Tasks for this exercise:
1. Reproduce the Secure Enclave data transfer text from "- Third-party transfers" through "our Globus subscription.", changing "endpoints" to "collections".
2. Carry on the Secure Enclave data transfer text past its final line.

Excerpted text:

/---

Data Transfer on ISAAC Secure Enclave
Introduction
The ISAAC Secure Enclave offers services for three types of systems to support sensitive research and data: (i) Windows Virtual machines (VMs) (ii) HPSC cluster, and (iii) Virtual Datacenter Work Stations (vDWS). The data in/out of these Secure Enclave systems can be transferred using Globus. The Data Transfer Nodes (DTNs) furnish this work very efficiently using Globus. At the time of writing this document, there are two DTNs available to ISAAC Secure Enclave users, which are listed in table 3.1
Data Transfer Node | Hostname | Globus Collection (endpoint name) | Description |
---|---|---|---|
sie-dtn | sie-dtn.utk.tennessee.edu | UTK Secure Enclave | Transfer data to/from Windows VM or Windows based vDWS |
dtn1 | dtn1-se.utk.tennessee.edu | SIP ENCLAVE STORAGE | Transfer data to/from Secure Enclave HPC cluster or Linux based vDWS |
In this section we will learn how to transfer data from Secure Enclave to any other machine authorized by the Office of Research and OIT Security.
Data transfer on the Secure Enclave is performed with the Globus, a data transfer service that uses GridFTP protocol, an extension of FTP (File Transfer Protocol). GridFTP is a protocol defined by Global Grid Forum Recommendation GFD.020 and the following IETF standards (in RFC documents): RFC 959 (ftp), RFC 2228 (ftp security extensions), RFC 2389 (feature negotiation), RFC 3659 (Extensions), and RFC 4217 (TLS). Key features of GridFTP are:
- Performance – the Globus protocol supports parallel transfer streams and multi-node transfers to achieve high performance.
- Checkpointing – the Globus protocol requires that the server send restart markers to support checkpoints of files to improve performance over marginal network connections.
- Third-party transfers – The FTP protocol that Globus is based separates control and data channels, enabling third-party transfers which is the transfer of data between endpoints, controlled by a third control host host.
- Security – Provides strong security on both control and data channels. Control channel is encrypted by default. Data channel is authenticated by default with optional integrity protection and encryption which is required for the Secure Enclave and enforced by our Globus subscription.

\---

[Dataset records]
/---

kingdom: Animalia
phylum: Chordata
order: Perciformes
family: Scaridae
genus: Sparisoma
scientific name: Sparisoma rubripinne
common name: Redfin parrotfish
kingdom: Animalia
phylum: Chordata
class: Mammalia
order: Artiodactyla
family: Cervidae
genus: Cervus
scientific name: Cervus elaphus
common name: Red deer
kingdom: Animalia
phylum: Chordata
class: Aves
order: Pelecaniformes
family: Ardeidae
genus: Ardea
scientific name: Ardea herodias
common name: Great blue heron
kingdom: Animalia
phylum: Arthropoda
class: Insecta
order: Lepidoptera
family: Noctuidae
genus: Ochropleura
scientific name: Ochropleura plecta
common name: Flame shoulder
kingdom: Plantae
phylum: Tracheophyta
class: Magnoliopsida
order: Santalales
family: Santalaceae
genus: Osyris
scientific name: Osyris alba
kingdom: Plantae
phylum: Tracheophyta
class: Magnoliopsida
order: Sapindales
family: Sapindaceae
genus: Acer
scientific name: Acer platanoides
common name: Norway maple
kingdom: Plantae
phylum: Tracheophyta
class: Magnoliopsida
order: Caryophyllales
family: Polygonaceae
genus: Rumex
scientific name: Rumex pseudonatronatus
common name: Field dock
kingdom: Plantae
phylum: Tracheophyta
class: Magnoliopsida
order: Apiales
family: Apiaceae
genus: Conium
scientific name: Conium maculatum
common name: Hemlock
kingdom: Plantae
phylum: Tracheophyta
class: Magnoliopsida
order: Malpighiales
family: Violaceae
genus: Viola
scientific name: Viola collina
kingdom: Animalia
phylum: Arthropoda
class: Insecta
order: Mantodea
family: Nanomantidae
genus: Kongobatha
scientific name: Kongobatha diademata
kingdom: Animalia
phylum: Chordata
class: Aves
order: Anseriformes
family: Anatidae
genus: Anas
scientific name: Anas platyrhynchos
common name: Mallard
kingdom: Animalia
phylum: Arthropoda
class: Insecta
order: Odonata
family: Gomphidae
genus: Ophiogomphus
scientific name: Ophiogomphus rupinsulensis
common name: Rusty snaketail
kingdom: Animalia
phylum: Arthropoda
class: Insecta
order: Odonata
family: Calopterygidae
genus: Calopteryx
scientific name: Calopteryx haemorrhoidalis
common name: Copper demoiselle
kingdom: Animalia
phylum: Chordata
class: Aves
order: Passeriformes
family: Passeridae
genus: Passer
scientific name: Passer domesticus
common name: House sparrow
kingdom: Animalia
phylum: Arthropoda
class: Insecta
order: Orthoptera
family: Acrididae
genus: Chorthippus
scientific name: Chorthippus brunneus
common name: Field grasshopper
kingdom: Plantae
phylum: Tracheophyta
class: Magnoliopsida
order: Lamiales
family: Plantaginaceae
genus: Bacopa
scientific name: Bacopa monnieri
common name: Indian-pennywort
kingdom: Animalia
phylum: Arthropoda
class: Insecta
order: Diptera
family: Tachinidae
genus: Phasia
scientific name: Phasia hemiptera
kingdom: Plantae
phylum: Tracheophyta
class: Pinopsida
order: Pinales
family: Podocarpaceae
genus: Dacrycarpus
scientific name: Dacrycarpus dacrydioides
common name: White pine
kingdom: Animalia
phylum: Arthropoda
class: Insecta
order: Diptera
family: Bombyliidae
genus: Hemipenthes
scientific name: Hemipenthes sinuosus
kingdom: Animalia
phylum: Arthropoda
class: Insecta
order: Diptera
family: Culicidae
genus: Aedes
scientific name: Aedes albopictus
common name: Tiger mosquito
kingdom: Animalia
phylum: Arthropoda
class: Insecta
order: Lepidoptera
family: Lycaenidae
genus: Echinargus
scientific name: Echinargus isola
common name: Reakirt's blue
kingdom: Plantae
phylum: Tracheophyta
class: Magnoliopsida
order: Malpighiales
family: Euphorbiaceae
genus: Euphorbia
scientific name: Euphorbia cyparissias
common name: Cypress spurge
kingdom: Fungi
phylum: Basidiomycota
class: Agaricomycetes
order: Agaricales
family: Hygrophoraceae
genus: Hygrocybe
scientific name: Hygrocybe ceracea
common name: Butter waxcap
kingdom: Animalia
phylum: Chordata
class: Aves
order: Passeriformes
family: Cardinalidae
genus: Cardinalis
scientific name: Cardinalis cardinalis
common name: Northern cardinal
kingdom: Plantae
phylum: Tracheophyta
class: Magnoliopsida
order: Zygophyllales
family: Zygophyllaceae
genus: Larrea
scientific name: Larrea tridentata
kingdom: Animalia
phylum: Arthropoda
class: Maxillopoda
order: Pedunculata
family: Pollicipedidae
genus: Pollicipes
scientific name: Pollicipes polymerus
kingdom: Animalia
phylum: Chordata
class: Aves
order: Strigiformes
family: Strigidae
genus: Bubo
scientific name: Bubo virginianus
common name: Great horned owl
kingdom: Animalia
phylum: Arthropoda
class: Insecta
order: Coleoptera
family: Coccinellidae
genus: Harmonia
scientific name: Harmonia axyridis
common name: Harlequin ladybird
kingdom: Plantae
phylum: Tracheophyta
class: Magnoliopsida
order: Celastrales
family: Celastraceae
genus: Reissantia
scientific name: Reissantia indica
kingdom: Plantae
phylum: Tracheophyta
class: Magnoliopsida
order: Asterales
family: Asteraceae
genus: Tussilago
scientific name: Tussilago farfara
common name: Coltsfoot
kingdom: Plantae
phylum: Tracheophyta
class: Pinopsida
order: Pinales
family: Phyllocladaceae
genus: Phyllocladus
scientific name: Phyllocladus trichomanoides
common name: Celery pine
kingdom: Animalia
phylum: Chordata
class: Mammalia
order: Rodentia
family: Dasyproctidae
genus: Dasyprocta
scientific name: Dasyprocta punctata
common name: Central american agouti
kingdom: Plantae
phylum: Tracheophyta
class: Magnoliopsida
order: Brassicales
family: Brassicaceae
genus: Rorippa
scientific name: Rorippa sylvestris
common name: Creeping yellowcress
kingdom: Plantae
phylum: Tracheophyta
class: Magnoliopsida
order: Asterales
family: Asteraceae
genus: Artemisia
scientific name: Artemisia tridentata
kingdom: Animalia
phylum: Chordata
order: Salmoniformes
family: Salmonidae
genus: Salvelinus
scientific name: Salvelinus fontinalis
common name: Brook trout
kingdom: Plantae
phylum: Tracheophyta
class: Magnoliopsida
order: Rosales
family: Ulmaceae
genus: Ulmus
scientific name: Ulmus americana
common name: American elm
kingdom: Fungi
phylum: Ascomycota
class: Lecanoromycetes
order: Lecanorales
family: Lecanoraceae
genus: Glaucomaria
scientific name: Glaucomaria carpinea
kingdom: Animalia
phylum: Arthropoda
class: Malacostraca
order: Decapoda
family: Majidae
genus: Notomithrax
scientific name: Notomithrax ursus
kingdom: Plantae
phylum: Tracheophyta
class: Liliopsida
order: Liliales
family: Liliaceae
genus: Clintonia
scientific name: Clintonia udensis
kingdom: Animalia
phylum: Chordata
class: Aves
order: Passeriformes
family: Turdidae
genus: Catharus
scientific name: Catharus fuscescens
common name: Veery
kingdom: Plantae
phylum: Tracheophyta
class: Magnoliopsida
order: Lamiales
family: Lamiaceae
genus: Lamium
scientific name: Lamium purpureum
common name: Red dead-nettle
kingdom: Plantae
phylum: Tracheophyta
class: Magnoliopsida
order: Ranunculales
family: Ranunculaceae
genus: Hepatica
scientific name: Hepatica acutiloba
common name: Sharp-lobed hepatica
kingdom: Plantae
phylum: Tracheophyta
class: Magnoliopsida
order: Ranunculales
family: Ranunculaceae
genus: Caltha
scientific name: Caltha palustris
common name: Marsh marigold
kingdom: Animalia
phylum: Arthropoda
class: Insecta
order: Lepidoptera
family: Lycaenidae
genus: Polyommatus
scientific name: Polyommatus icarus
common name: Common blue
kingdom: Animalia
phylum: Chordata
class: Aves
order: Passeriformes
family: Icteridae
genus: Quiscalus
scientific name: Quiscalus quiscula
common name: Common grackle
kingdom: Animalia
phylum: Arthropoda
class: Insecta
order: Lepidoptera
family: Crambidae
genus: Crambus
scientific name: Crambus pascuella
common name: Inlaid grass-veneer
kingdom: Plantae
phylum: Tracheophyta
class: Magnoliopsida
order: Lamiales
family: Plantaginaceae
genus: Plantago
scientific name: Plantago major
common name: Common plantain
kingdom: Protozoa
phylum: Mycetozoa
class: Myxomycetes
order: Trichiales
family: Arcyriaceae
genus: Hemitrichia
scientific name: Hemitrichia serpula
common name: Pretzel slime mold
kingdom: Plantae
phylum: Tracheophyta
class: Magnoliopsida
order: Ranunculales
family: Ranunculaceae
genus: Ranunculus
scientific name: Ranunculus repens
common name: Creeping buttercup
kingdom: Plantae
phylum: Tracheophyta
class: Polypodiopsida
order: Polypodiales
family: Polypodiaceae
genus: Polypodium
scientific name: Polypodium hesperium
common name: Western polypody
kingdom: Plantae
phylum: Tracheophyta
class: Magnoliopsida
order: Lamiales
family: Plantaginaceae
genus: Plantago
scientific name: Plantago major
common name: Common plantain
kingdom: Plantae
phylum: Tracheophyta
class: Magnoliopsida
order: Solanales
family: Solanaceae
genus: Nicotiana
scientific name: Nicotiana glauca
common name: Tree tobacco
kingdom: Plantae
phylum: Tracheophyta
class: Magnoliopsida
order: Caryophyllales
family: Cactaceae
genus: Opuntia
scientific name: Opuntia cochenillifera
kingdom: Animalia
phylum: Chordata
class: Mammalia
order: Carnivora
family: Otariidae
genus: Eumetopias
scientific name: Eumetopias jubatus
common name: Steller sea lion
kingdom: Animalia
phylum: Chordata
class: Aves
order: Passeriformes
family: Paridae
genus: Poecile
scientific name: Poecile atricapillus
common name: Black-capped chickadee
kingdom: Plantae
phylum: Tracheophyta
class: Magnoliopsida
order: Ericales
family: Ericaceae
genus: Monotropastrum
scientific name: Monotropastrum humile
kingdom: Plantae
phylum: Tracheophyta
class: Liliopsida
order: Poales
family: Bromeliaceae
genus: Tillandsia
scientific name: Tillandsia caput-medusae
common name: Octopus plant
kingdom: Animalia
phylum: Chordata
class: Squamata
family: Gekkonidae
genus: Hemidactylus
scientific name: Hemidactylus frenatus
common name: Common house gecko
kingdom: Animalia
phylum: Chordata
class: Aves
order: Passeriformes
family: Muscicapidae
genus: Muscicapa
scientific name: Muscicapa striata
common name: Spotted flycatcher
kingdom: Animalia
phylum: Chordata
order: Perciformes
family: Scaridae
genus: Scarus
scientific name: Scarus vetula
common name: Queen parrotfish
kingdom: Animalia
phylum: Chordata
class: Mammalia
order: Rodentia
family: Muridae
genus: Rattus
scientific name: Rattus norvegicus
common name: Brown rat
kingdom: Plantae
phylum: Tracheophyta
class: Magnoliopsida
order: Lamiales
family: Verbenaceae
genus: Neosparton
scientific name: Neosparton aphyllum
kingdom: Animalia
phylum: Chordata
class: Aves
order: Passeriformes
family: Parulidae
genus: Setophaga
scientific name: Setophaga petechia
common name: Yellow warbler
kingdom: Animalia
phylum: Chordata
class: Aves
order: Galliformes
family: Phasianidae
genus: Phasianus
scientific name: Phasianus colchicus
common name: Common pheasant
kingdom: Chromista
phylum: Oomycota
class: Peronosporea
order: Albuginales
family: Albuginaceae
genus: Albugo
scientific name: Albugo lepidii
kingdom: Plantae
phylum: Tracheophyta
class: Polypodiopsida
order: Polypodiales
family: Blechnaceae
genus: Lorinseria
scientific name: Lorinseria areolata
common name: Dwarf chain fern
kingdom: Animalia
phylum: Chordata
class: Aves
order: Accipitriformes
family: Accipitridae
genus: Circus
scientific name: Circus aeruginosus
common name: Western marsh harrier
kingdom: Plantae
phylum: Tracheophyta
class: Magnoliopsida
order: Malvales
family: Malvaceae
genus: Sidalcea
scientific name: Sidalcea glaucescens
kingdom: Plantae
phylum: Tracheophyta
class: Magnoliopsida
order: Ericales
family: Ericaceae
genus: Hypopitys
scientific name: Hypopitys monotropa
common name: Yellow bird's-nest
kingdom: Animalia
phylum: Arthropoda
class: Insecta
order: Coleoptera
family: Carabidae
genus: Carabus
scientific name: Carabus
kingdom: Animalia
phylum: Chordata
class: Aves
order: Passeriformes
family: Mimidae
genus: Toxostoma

\---

Answer list:
1.
- Third-party transfers – The FTP protocol that Globus is based separates control and data channels, enabling third-party transfers which is the transfer of data between collections, controlled by a third control host host.
- Security – Provides strong security on both control and data channels. Control channel is encrypted by default. Data channel is authenticated by default with optional integrity protection and encryption which is required for the Secure Enclave and enforced by our Globus subscription.

2.
The data transfer command and control mechanism uses the Globus cloud-based services to communicate with Globus endpoints (also called collections) to provide authentication and access control, get file listings, manage files (delete, rename, etc.), and transfer files between endpoints. The traditional file transfer tools such as SFTP, SCP or other utilities are not the preferred, approved, and documented way of transferring files and should not be used on the Secure Enclave. Please be aware that all data transfer operations should be done on the Secure Enclave Data Transfer Nodes (DTN). There are two DTNs: one for the Secure Enclave VMs and one for the HPSC cluster. The Globus endpoint names for these DTNs are given below:
- For Windows VM: UTK Secure Enclave
- For HPSC cluster: SIP ENCLAVE STORAGE
GLOBUS OVERVIEW AND NETWORK REQUIREMENTS FOR DATA TRANSFER
The computers to (from) which the data needs to be transferred from (to) Secure Enclave are required to be in the University of Tennessee Knoxville’s (UTK) network. For the computers outside of the UTK network, please use Secure pulse VPN and connect to UTK network prior to access the Secure Enclave or get authorization to transfer data to (from) computer/server outside the University network by submitting a Service request and approval from the concerned authorities.
As Globus is a web-based data transfer application, which uses the location of computers (source or destination), also called as endpoints to transfer data, therefore, the users do not need to connect to VPN as long as the location of the systems to (from) which data to be transferred from (to) Secure Enclave are inside the UTK’s network. For example: users are not required to connect to Secure pulse VPN if they intend to transfer data from ISAAC Open Enclave HPSC cluster or Secure Enclave VM to Secure Enclave HPSC cluster or vice versa because all these systems are already in the UTK’s network.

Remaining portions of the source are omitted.